▶ _What you will do_:
Please output the listing exactly as it stands, but omit any images.

▶ _Supplied information_:
=== Section Start ===

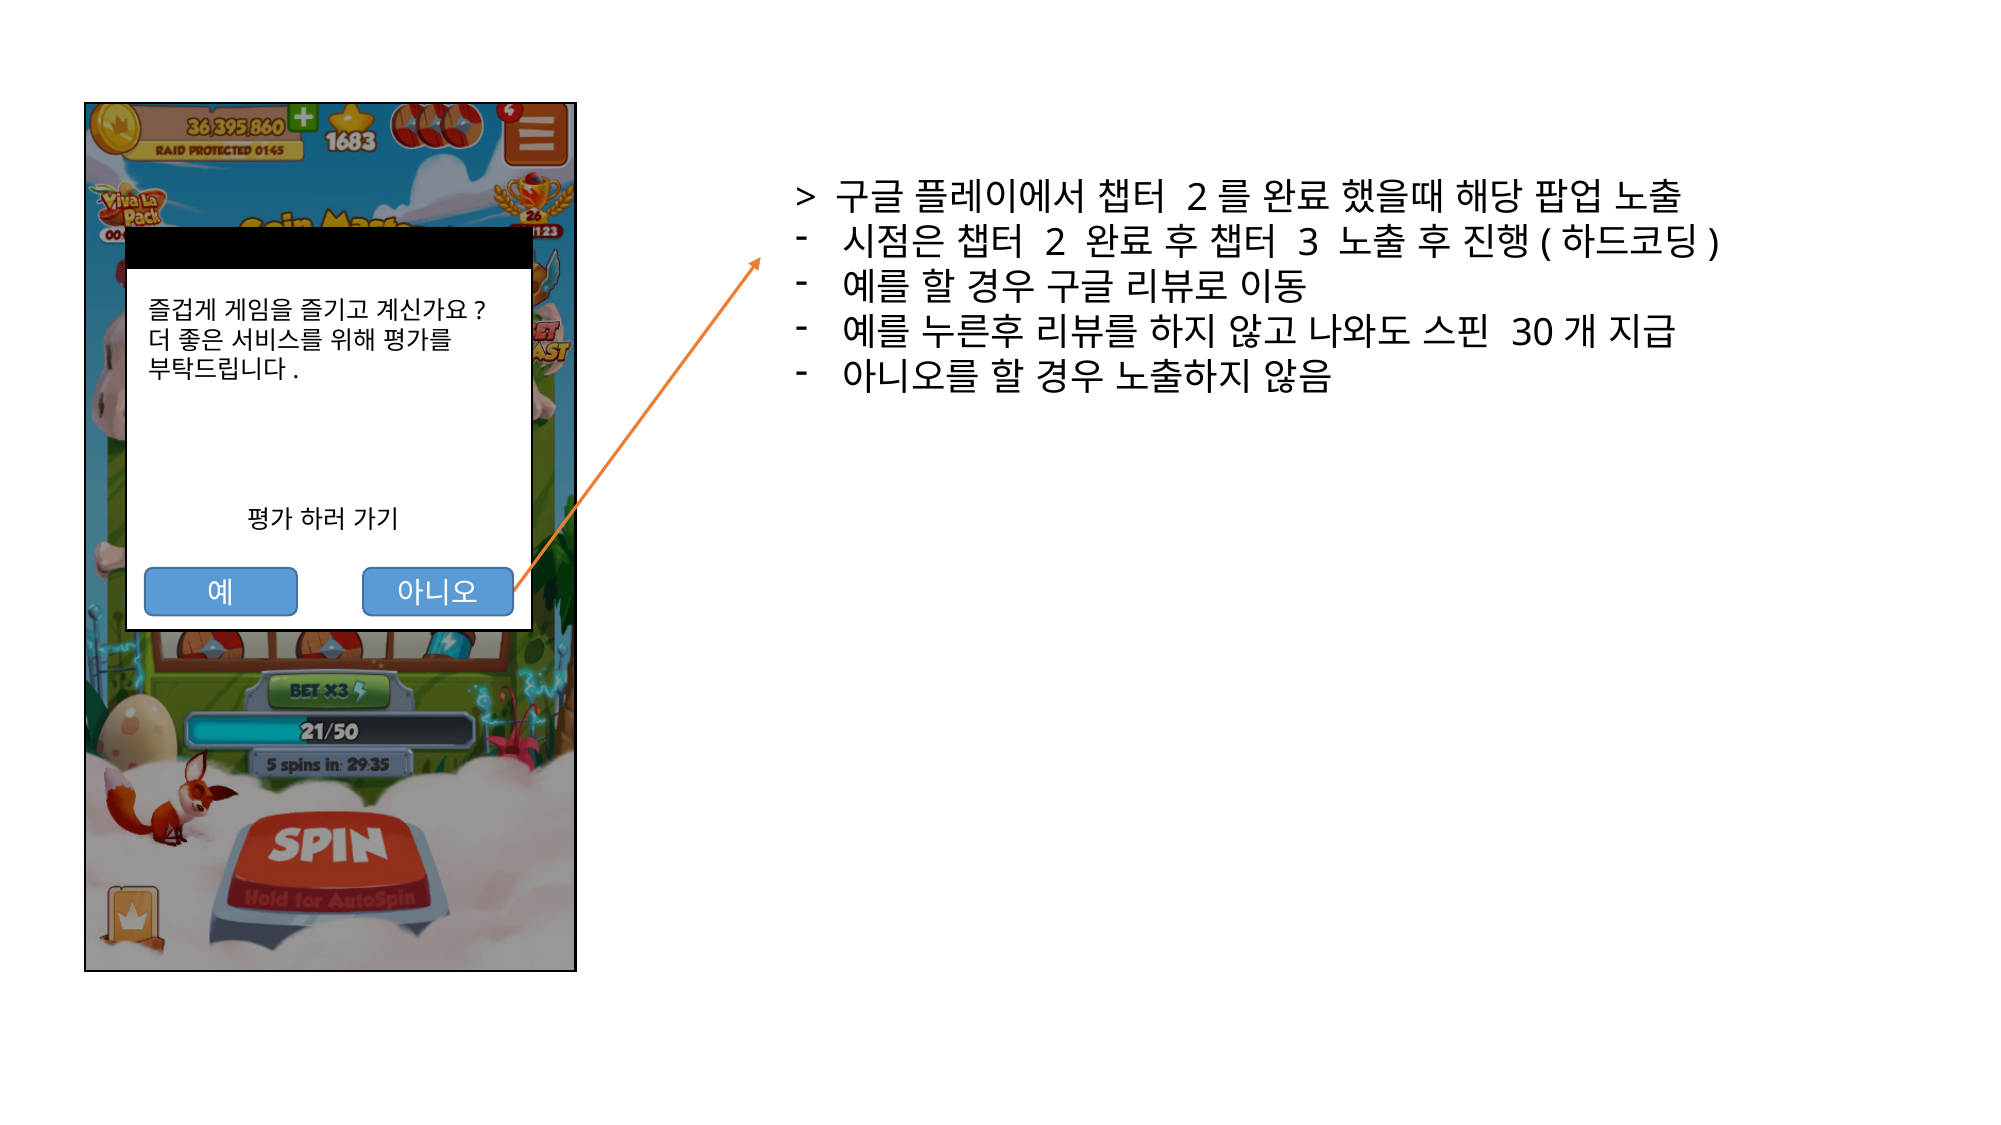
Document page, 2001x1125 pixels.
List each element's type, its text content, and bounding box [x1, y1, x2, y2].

text_box > 구글 플레이에서 챕터 2를 완료 했을때 해당 팝업 노출 시점은 챕터 2 완료 후 챕터 3 노출 후 진행(하드코딩) 예를 할 경우 구글 리뷰로 이동 예를 누른후 리뷰를 하지 않고 나와도 스핀 30개 지급 아니오를 할 경우 노출하지 않음 [780, 165, 1735, 406]
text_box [513, 257, 761, 592]
picture [85, 102, 576, 972]
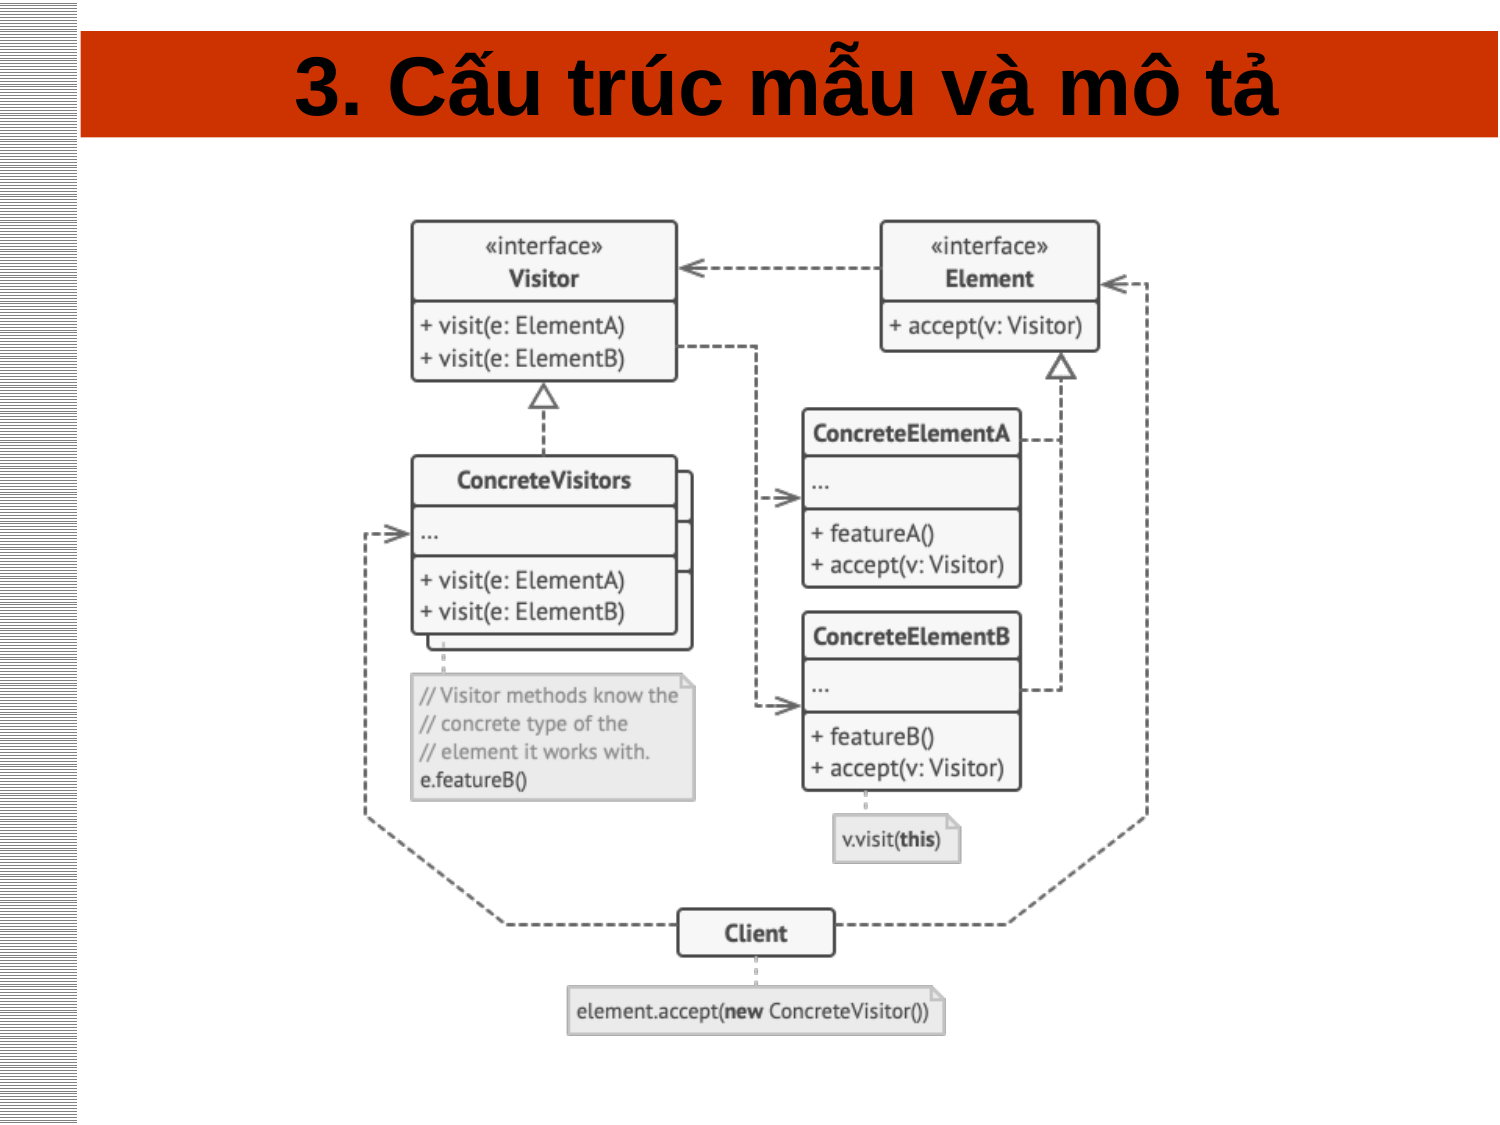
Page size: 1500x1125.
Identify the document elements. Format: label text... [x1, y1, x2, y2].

title 3. Cấu trúc mẫu và mô tả [75, 24, 1500, 138]
picture [349, 206, 1163, 1051]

=== Section End ===

▶ _Result of the task_:
Document page, 2001x1125 pixels.
List each element's type, its text content, and bounding box [x1, y1, x2, y2].

text_box > 구글 플레이에서 챕터 2를 완료 했을때 해당 팝업 노출 시점은 챕터 2 완료 후 챕터 3 노출 후 진행(하드코딩) 예를 할 경우 구글 리뷰로 이동 예를 누른후 리뷰를 하지 않고 나와도 스핀 30개 지급 아니오를 할 경우 노출하지 않음 [780, 165, 1735, 406]
text_box [513, 257, 761, 592]
picture [85, 102, 576, 972]
Page size: 1500x1125.
Identify the document elements. Format: label text... [x1, y1, x2, y2].

title 3. Cấu trúc mẫu và mô tả [75, 24, 1500, 138]
picture [349, 206, 1163, 1051]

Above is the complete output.